-- EXERCISE --
Reproduce word for word the stretch of the records below from the line containing "City, con el" through the line containing "haarpunten en laat", and nothing else.
----------
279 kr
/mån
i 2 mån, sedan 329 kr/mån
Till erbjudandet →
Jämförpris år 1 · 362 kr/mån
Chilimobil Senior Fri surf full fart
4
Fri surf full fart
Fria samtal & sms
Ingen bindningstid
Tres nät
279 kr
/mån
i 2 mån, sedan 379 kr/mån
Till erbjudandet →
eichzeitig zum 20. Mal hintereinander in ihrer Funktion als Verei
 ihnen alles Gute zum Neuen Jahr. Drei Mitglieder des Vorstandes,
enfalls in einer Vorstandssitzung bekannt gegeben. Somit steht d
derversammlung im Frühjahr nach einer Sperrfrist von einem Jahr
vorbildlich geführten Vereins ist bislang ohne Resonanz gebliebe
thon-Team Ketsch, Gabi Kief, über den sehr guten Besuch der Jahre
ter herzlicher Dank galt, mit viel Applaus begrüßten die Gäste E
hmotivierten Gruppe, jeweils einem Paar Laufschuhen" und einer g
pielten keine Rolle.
----------
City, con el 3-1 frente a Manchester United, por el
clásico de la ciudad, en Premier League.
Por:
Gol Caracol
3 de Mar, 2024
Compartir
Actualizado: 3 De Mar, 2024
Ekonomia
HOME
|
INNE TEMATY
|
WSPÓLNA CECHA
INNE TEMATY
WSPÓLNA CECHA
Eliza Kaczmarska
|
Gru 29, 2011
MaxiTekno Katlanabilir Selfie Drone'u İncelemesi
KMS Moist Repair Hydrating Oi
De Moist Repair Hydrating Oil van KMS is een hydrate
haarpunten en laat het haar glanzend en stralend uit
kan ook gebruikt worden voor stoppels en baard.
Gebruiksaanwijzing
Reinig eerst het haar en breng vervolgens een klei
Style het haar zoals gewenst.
----------
-- ANSWER TO THIS EXERCISE --
City, con el 3-1 frente a Manchester United, por el
clásico de la ciudad, en Premier League.
Por:
Gol Caracol
3 de Mar, 2024
Compartir
Actualizado: 3 De Mar, 2024
Ekonomia
HOME
|
INNE TEMATY
|
WSPÓLNA CECHA
INNE TEMATY
WSPÓLNA CECHA
Eliza Kaczmarska
|
Gru 29, 2011
MaxiTekno Katlanabilir Selfie Drone'u İncelemesi
KMS Moist Repair Hydrating Oi
De Moist Repair Hydrating Oil van KMS is een hydrate
haarpunten en laat het haar glanzend en stralend uit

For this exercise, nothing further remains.